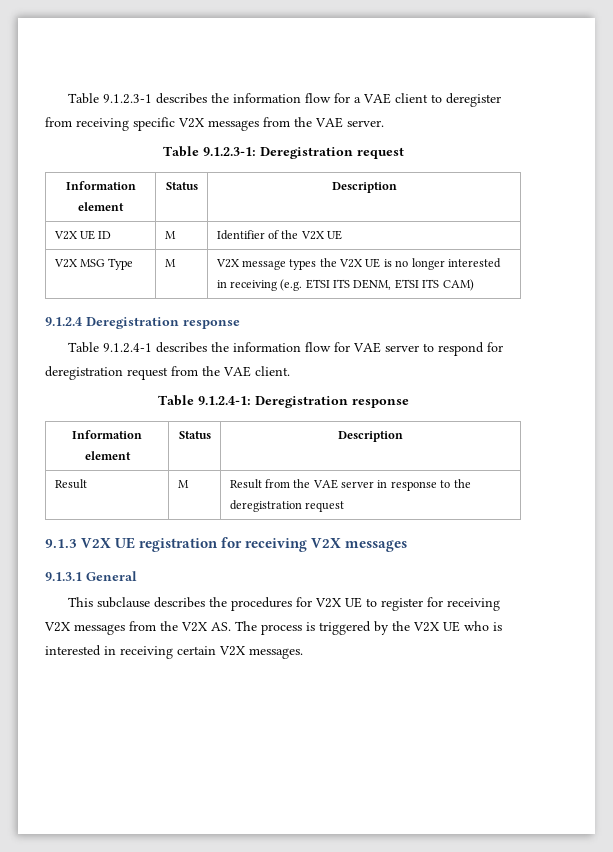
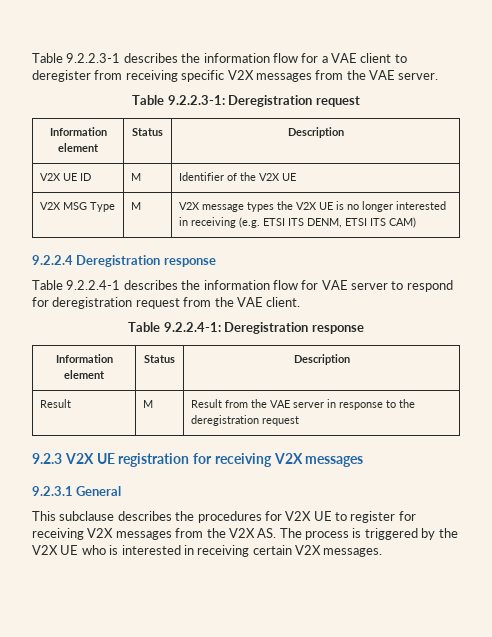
[67,93,152,104] Table 9.1.2.3-1 -> [32,53,121,63] Table 9.2.2.3-1
[202,147,256,156] 9.1.2.3-1: -> [167,95,225,105] 9.2.2.3-1:
[45,317,82,326] 9.1.2.4 -> [32,255,73,265] 9.2.2.4
[102,343,152,353] 9.1.2.4-1 -> [66,280,121,290] 9.2.2.4-1
[197,396,251,405] 9.1.2.4-1: -> [163,322,221,332] 9.2.2.4-1:
[45,539,77,548] 9.1.3 -> [32,453,62,464] 9.2.3
[45,572,82,581] 9.1.3.1 -> [32,486,73,496] 9.2.3.1

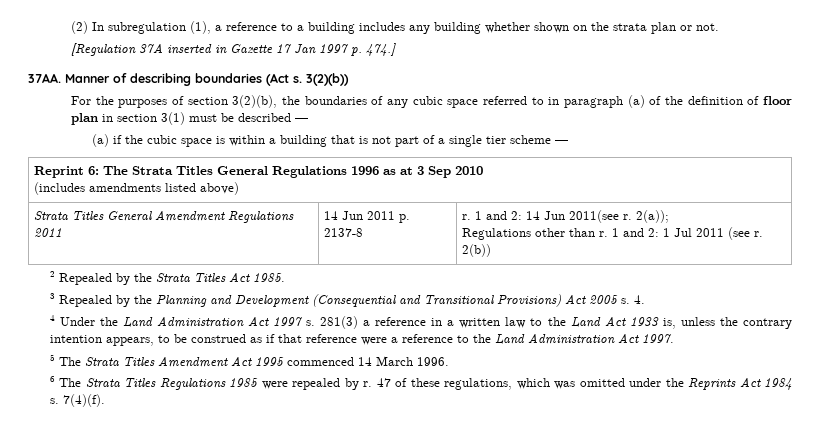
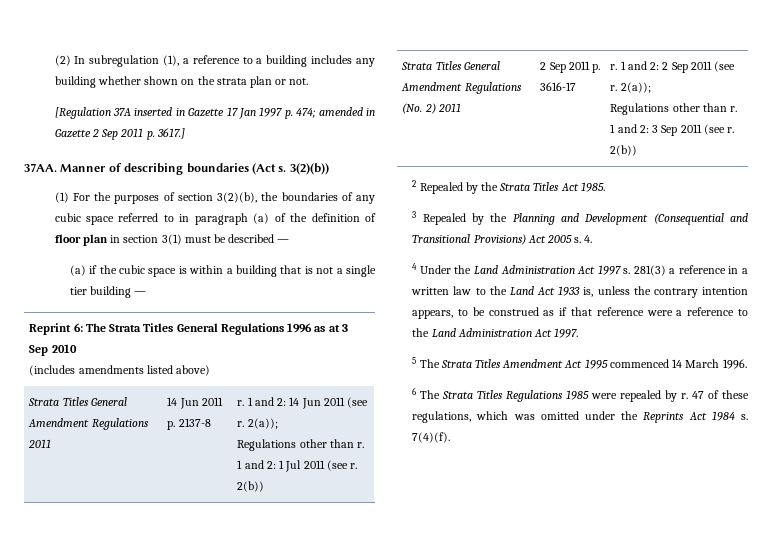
[365,43,396,56] 474.] -> [296,107,375,118] [54,128,185,140] 474; amended in Gazette 2 Sep 2011 p. 3617.]
(349, 79) none -> [54,192,69,203] (1)
[395,135,436,147] part of -> (334, 270) none
[510,135,552,144] scheme -> [90,286,132,298] building
[569,210,620,223] 2011(see -> [323,397,369,408] 2011 (see
(492, 250) none -> [401,61,500,70] [401,82,522,94] [402,103,461,114] [540,61,601,73] [540,82,577,91] [610,61,736,73] [610,82,651,93] [610,103,738,115] [610,124,735,136] [610,145,638,156] // Strata Titles General Amendment Regulations (No. 2) 2011 | 2 Sep 2011 p. 3616-17 | r. 1 and 2: 2 Sep 2011 (see r. 2(a)); // Regulations other than r. 1 and 2: 3 Sep 2011 (see r. 2(b))

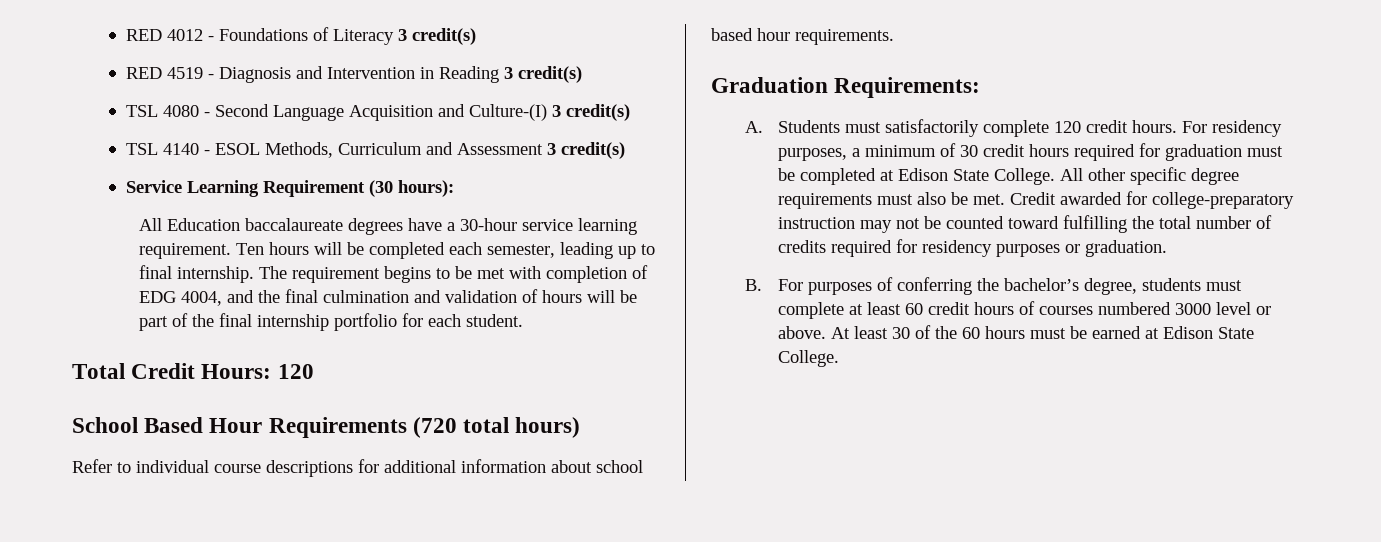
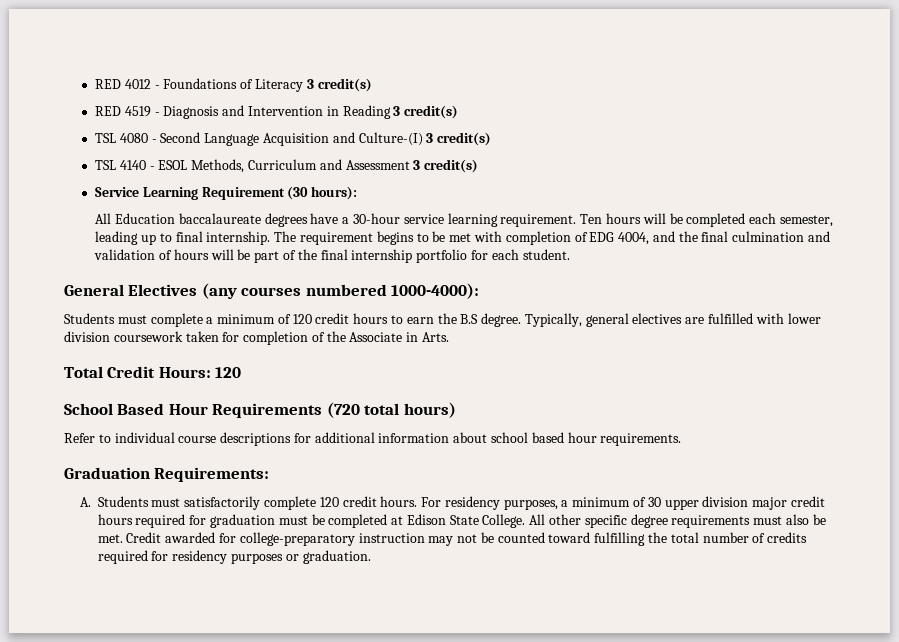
(524, 320) none -> [64,283,480,299] [64,313,821,327] [64,331,450,345] // General Electives (any courses numbered 1000-4000): // Students must complete a minimum of 120 credit hours to earn the B.S degree. Typically, general electives are fulfilled with lower division coursework taken for completion of the Associate in Arts.
(979, 151) none -> [664,496,788,510] upper division major
[744,277,1243,295] [778,301,1272,319] [778,325,1255,339] [778,350,840,367] // B. For purposes of conferring the bachelor’s degree, students must complete at least 60 credit hours of courses numbered 3000 level or above. At least 30 of the 60 hours must be earned at Edison State College. -> (371, 557) none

:::

▶ _WHAT TO WORK ON_
What lines of the listing above hold "division"? Copy all of them.

▶ _RESPONSE TO THIS TASK_
(524, 320) none -> [64,283,480,299] [64,313,821,327] [64,331,450,345] // General Electives (any courses numbered 1000-4000): // Students must complete a minimum of 120 credit hours to earn the B.S degree. Typically, general electives are fulfilled with lower division coursework taken for completion of the Associate in Arts.
(979, 151) none -> [664,496,788,510] upper division major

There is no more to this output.